Conquest by Nina Allan
Reviewed by Nick Hubble
On a panel, ‘Thirty-four Years, and An Interim Survey’, at this year’s Eastercon, Nina Allan said that, while she used to consider herself as belonging to the post-New-Wave alongside writers such as M. John Harrison, since living in Scotland she has found herself moving beyond that British anti-novel tradition and writing in a more Scottish speculative style. This is not entirely surprising as her work often displays a strong sense of place. For example, The Race, first published back in 2014, was almost uncanny in its evocation of a bleached-out south-coast Englishness (sections of the novel being set in Hastings), whereas the Scottish-set The Good Neighbours (2021) feels simultaneously softer-edged but with a deeper incursion into fantasy. While the setting of Conquest moves between England, Scotland and France, allowing it to combine perspectives, it feels by the end that reality has been totally subsumed within the fantastic. I would be tempted to describe it as a changeling story, if it wasn’t so obviously also an alien invasion novel, but perhaps it might be both.
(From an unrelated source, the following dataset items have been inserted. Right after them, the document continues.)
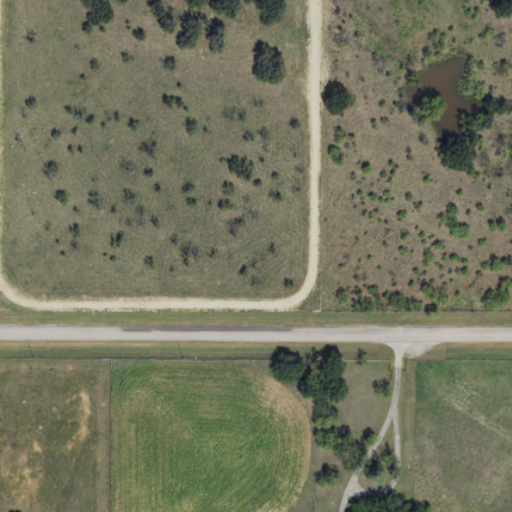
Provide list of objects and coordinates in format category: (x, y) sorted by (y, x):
road: (255, 333)
road: (398, 417)
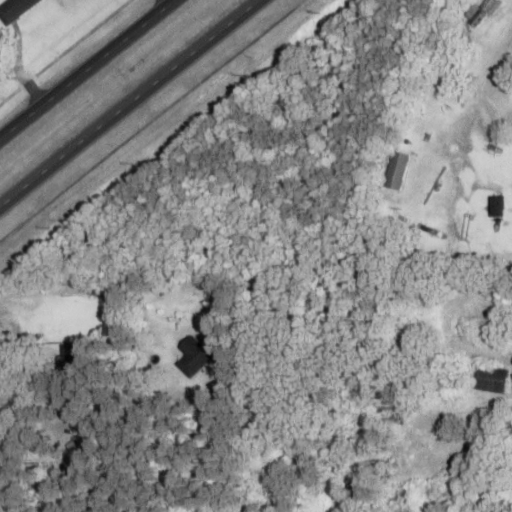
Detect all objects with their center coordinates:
building: (15, 9)
road: (87, 68)
road: (18, 75)
road: (131, 102)
building: (396, 171)
building: (69, 355)
building: (195, 355)
building: (490, 379)
road: (81, 439)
The novel begins with Frank Landau thinking about the Goldberg Variations, of which he owns fourteen different recordings. He ponders how they become more complex and charged as they go on, how they have become imprinted in his brain like a blueprint, and whether Bach is actually the trigger for an activation code implanted within him. At this point, I considered playing it continuously while reading the novel, but after one listen, I thought better of that idea. Sometimes it is advisable not to follow the call of the music even if you can hear it.* Frank disappears, of course. His girlfriend, Rachel, who, in contrast to Frank, is from ‘the good estate’ in town, eventually hires a private detective, Robin, to try and track him down. As Robin looks into the case, she begins to find unexpected parallels between herself and Frank, including her own growing attraction to Rachel.
In a recent Guardian article on the ‘Top 10 strangest alien invasion novels’, Allan explains how in Conquest she ‘wanted to reveal the theme of alien invasion as infinitely flexible, adapting itself to subtle, ambiguous stories in which the divide between human and alien is not always clear cut.’ This is an interesting comment because on the face of it, although much of Conquest is pretty weird, not to mention queer in both senses of the word, the distinction between humans and aliens—as opposed to that between fantasy and reality—appears to be fairly clear cut even in the various texts within the text. The largest of these is a 50-page extract from an obscure 1950s American novel, The Tower by John C. Sylvester, which has significance in terms of the conspiracy theory that Frank is caught up in concerning the war against the aliens but is also just an absolute treat to read in itself. The same is true of the other found texts that crop up in Conquest, including a concert review which, building on the layers already inserted into the novel, transported me to a place from where I could no longer distinguish between fact and fiction. It’s almost as though Allan is deliberately trying to ‘jailbreak’ her readers free of consensus reality.
Towards the end of the novel, a passing reference to the 2016 EU referendum describes it as ‘a fracturing of time, the dawn of a new era’. Conquest is not about Brexit, nor is it a realist state-of-the-nation novel, and yet somehow it captures the feeling of the epochal social shift that we have experienced in recent years. We have been conquered, even if it is not entirely clear by who or what. This uncertainty is unmercifully held open for us even to the end of the novel.
*I’m lying. The music is inside me now and I understand the true meaning of Conquest. I wrote this review on the train to Scotland.